Work instruction
Rewrite the text of the material below with every "KÖP" changed to "BESTÄLL" and nothing else altered, leaving out the pictures.

Given data
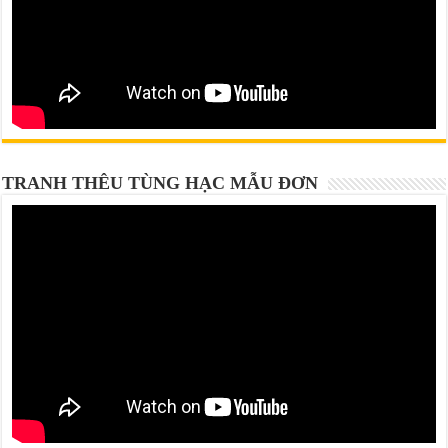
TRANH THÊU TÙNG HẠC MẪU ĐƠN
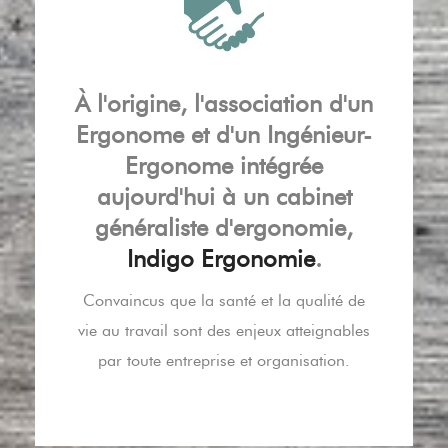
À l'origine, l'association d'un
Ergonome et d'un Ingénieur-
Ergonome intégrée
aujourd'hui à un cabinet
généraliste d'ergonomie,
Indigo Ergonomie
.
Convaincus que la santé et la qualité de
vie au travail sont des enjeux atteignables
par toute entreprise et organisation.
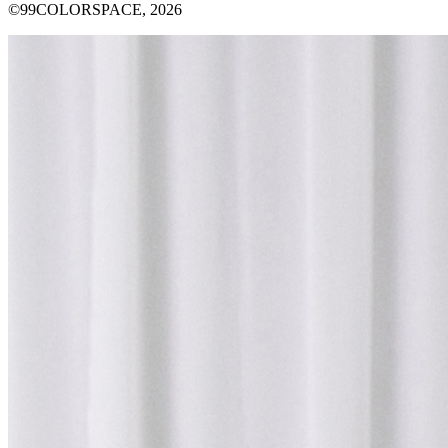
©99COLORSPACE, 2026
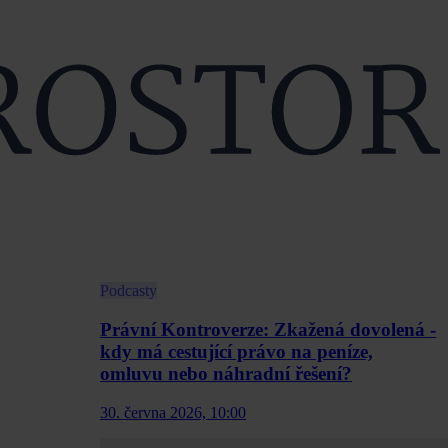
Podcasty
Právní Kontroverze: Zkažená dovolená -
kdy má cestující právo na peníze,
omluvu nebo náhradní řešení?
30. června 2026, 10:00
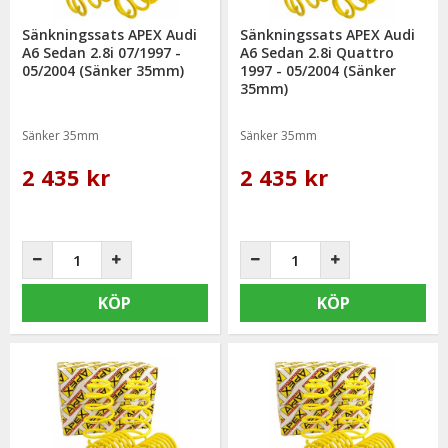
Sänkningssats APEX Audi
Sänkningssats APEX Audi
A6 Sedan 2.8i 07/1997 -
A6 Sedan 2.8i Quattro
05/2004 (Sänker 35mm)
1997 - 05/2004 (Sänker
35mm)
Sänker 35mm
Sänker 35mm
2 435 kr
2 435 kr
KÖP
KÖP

Solution below
TRANH THÊU TÙNG HẠC MẪU ĐƠN
À l'origine, l'association d'un
Ergonome et d'un Ingénieur-
Ergonome intégrée
aujourd'hui à un cabinet
généraliste d'ergonomie,
Indigo Ergonomie
.
Convaincus que la santé et la qualité de
vie au travail sont des enjeux atteignables
par toute entreprise et organisation.
©99COLORSPACE, 2026
Podcasty
Právní Kontroverze: Zkažená dovolená -
kdy má cestující právo na peníze,
omluvu nebo náhradní řešení?
30. června 2026, 10:00
Sänkningssats APEX Audi
Sänkningssats APEX Audi
A6 Sedan 2.8i 07/1997 -
A6 Sedan 2.8i Quattro
05/2004 (Sänker 35mm)
1997 - 05/2004 (Sänker
35mm)
Sänker 35mm
Sänker 35mm
2 435 kr
2 435 kr
BESTÄLL
BESTÄLL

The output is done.